Shavuot 2
For the week of May 30, 2009 / 7 Sivan 5769
Torah: Devarim / Deuteronomy 14:22 - 16:17
Haftarah: Habakkuk 3:1-19


Though the fig tree should not blossom, nor fruit be on the vines, the produce of the olive fail and the fields yield no food, the flock be cut off from the fold and there be no herd in the stalls, yet I will rejoice in the LORD; I will take joy in the God of my salvation. GOD, the Lord, is my strength; he makes my feet like the deer's; he makes me tread on my high places. (Habakkuk 3:17-19; ESV)

When I first came to know the reality of God through the Messiah over thirty years ago, it was pretty much me-centered. I was told that if I believed in Yeshua then I would be happy for the rest of my life. There was much more to it at the time. Yet while the person who shared this with me also explained my need of forgiveness before God and how the Hebrew Scriptures pointed to Yeshua as the Messiah, the motive for accepting what was presented to me was for the most part how it would make me happy.

Thankfully, God made himself known to me in spite of this inaccurate information. Don't get me wrong, it is not as if knowing God has no personal benefit. It's that knowing him is not primarily about me, my personal needs and my happiness. I would eventually learn that I would not be happy all the time, even though through Yeshua I have indeed experienced a depth of happiness that I never dreamed possible, but I also have experienced a type of peace and security in the midst of difficulties I never thought possible.

The depth of reality that comes from truly knowing the God of Israel is well-expressed through the words I read from this week's Haftarah. It is striking that this portion is a special reading for the festival of Shavuot (English: Pentecost or Weeks). Shavuot is a harvest festival, a time to rejoice over God's provision. But Habakkuk says that he will rejoice in God even when the harvest produces nothing. This is a difficult concept if we think, as I originally did, that following God is all about what we get out of it.
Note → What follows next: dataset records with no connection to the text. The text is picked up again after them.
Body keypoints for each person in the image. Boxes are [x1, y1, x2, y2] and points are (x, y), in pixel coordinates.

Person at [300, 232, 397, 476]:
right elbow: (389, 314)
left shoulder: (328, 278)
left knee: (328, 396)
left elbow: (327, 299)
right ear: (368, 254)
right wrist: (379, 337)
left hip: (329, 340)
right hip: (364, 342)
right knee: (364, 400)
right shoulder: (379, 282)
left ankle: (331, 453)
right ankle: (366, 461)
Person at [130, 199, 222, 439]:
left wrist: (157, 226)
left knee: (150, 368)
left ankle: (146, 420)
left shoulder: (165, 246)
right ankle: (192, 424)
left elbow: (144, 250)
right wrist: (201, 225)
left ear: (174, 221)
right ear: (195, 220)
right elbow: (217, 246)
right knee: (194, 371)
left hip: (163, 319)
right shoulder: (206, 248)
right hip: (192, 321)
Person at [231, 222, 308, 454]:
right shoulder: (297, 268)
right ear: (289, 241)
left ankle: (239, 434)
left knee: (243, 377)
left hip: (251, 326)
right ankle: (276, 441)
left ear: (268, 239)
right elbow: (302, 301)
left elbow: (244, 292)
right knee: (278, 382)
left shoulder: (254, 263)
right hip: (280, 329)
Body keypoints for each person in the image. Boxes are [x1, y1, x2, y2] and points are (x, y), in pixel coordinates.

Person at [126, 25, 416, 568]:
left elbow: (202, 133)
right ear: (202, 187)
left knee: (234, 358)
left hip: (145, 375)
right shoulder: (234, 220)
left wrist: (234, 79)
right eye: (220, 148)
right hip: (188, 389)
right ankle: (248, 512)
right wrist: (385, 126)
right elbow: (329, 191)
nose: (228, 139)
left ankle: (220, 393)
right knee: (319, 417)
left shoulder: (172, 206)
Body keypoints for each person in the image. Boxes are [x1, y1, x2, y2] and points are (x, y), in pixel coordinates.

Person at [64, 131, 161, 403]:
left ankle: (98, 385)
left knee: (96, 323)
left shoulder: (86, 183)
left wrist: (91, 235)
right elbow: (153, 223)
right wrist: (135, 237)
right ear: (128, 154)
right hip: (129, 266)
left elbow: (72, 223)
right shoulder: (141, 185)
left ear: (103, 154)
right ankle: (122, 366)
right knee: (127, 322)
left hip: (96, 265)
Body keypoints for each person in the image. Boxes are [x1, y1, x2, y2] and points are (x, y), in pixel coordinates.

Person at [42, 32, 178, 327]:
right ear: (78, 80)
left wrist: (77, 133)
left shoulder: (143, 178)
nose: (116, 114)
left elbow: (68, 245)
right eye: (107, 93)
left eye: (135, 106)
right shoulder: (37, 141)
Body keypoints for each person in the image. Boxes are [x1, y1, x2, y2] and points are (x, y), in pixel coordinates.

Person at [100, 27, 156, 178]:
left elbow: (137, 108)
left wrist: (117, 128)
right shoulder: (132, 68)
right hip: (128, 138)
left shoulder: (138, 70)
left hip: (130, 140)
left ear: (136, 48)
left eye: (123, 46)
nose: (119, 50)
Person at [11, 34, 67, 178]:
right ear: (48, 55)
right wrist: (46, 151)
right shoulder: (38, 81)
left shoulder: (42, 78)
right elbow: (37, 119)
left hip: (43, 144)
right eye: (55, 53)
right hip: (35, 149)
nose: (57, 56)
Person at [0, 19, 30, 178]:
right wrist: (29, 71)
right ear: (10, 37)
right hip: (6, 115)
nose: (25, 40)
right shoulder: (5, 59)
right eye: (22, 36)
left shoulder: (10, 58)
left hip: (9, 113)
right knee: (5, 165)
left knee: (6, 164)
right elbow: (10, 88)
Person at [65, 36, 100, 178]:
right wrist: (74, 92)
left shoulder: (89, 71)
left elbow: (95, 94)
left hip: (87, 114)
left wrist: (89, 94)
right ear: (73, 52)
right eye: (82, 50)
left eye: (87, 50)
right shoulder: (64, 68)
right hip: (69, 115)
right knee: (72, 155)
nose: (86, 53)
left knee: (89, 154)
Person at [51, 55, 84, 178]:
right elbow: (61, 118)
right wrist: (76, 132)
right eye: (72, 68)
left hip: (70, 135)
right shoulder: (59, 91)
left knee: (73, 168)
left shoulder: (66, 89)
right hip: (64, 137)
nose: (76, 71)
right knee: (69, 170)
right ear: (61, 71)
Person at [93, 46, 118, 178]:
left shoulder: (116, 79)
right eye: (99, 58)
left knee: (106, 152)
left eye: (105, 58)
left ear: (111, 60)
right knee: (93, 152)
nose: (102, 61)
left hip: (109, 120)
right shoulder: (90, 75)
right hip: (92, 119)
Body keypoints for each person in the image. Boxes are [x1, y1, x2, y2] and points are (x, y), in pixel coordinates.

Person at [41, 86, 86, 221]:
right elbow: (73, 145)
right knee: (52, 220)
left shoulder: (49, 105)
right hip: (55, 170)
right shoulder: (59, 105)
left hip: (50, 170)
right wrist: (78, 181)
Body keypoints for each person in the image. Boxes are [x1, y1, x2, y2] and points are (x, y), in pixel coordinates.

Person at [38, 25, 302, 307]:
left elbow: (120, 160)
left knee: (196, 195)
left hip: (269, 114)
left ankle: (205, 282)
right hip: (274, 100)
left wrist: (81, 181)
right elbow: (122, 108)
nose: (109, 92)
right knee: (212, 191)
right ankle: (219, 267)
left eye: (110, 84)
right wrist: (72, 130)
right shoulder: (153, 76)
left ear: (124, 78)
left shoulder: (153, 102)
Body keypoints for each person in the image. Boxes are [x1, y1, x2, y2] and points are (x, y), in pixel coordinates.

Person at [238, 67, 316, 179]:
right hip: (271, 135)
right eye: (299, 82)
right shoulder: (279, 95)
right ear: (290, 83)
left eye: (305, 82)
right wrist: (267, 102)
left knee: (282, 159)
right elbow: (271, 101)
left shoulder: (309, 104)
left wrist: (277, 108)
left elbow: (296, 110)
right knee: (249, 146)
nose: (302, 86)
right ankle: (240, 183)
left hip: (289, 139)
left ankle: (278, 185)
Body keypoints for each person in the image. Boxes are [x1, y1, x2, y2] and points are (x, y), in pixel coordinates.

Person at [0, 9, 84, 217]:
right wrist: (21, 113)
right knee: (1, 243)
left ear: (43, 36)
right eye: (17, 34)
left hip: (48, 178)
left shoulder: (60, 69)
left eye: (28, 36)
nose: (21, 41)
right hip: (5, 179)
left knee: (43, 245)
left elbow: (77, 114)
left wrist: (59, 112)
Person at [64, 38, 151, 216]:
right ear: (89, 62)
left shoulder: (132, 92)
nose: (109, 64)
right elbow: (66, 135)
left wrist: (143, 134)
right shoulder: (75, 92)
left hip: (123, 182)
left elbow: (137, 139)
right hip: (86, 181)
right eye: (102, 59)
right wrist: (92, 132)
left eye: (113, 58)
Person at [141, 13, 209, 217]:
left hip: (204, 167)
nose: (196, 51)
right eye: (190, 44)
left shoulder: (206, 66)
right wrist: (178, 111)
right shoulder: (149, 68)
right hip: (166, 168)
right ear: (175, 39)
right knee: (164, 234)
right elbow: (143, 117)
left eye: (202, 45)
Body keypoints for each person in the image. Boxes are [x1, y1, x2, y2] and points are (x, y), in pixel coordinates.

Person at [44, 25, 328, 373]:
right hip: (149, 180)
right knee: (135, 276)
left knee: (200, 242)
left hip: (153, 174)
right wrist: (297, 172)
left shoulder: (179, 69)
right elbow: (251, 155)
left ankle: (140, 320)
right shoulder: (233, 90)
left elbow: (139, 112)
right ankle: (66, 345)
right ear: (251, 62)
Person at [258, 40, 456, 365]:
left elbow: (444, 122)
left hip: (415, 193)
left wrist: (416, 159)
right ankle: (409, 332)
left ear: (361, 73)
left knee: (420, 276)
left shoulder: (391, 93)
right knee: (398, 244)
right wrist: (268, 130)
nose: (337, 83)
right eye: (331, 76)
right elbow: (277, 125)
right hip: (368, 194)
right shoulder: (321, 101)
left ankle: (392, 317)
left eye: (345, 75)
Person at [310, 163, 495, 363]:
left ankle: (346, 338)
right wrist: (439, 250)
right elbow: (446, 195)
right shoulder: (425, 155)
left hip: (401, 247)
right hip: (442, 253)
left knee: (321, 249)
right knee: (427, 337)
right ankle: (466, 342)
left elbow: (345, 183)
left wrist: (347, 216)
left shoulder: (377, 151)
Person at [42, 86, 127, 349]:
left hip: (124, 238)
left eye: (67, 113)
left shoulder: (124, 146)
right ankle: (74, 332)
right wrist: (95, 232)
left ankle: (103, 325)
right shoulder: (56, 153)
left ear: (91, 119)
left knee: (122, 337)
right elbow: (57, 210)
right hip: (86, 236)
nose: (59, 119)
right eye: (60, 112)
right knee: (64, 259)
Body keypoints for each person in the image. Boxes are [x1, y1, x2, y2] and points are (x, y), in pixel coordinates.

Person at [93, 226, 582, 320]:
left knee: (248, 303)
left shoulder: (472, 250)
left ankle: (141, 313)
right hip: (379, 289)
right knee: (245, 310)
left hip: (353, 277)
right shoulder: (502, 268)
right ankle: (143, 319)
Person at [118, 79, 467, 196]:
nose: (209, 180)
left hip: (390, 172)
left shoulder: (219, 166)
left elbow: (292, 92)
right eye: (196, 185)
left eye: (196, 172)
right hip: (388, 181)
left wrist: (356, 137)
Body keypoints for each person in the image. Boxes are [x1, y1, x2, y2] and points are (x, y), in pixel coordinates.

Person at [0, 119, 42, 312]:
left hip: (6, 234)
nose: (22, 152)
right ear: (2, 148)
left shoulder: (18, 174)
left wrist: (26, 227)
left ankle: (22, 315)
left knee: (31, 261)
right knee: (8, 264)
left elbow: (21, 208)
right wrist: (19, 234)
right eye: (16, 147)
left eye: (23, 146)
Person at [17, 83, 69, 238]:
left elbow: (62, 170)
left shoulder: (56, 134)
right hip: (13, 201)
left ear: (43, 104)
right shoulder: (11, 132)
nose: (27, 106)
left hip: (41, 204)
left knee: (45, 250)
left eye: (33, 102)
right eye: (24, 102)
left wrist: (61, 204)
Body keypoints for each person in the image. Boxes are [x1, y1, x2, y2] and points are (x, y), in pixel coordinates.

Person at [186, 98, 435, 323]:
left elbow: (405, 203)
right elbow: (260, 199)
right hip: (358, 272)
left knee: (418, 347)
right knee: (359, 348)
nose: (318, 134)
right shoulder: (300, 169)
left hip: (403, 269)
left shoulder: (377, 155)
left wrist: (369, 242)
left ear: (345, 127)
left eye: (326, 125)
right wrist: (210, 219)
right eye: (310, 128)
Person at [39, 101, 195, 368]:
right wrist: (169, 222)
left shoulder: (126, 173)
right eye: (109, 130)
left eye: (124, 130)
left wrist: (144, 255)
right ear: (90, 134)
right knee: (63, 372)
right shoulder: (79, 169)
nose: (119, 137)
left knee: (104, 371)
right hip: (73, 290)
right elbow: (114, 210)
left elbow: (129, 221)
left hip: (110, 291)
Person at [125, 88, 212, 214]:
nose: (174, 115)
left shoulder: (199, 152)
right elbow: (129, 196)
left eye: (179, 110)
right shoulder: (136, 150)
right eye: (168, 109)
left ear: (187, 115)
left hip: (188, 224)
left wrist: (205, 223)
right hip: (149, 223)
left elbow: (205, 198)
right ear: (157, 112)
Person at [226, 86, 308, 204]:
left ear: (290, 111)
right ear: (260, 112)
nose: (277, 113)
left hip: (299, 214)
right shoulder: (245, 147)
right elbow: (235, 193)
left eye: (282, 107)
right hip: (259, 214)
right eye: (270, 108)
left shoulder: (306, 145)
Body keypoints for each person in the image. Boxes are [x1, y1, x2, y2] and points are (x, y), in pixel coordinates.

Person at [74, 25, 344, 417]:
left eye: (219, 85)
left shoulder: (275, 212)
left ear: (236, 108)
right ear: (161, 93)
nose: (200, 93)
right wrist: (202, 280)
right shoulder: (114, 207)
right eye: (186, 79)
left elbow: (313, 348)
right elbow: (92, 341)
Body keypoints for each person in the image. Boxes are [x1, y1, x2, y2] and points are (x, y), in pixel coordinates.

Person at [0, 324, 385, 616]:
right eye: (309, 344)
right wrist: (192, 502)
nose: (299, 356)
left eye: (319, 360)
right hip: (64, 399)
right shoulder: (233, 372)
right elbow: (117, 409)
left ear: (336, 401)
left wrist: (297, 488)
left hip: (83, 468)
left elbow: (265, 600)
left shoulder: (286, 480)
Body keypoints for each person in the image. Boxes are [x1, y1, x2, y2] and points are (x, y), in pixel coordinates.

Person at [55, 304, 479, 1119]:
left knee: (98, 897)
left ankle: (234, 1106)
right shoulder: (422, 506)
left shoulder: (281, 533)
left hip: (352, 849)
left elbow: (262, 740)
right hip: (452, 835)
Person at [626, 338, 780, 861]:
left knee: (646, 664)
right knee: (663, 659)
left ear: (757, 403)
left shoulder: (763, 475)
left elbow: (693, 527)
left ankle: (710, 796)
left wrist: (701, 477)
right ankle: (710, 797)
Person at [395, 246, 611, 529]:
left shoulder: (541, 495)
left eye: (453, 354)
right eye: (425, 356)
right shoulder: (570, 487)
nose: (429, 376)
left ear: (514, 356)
Habakkuk's words remind me of the Jewish men, Shadrach, Meshach, and Abednego, who, in exile in Babylon, faced excruciating death due to their unwillingness to commit idolatry. Just before being thrown into the fiery furnace, they said to the king of Bablyon, "...our God whom we serve is able to deliver us from the burning fiery furnace, and he will deliver us out of your hand, O king. But if not, be it known to you, O king, that we will not serve your gods or worship the golden image that you have set up" (Daniel 3:17,18; ESV).

This understanding of God and life went far beyond their own selves, their personal welfare, comfort, and prosperity. They knew that there is a reality of life through knowing God that is far deeper than what many of us normally experience.

Habukkuk could rejoice in God even in the face of starvation. His strength and ability to face dire circumstances was not based on normal material prosperity but in God himself. This is no abstract spirituality detached from the realities of life, but a strength that enables us to live this life in the midst of enormous challenges.

In order to begin to grasp the depths of this reality we need to first turn away from our obsession with self and our desire to please self. It is as we submit ourselves to God and his will for our lives, whatever that may be, that we can find a joy and a strength beyond our wildest dreams.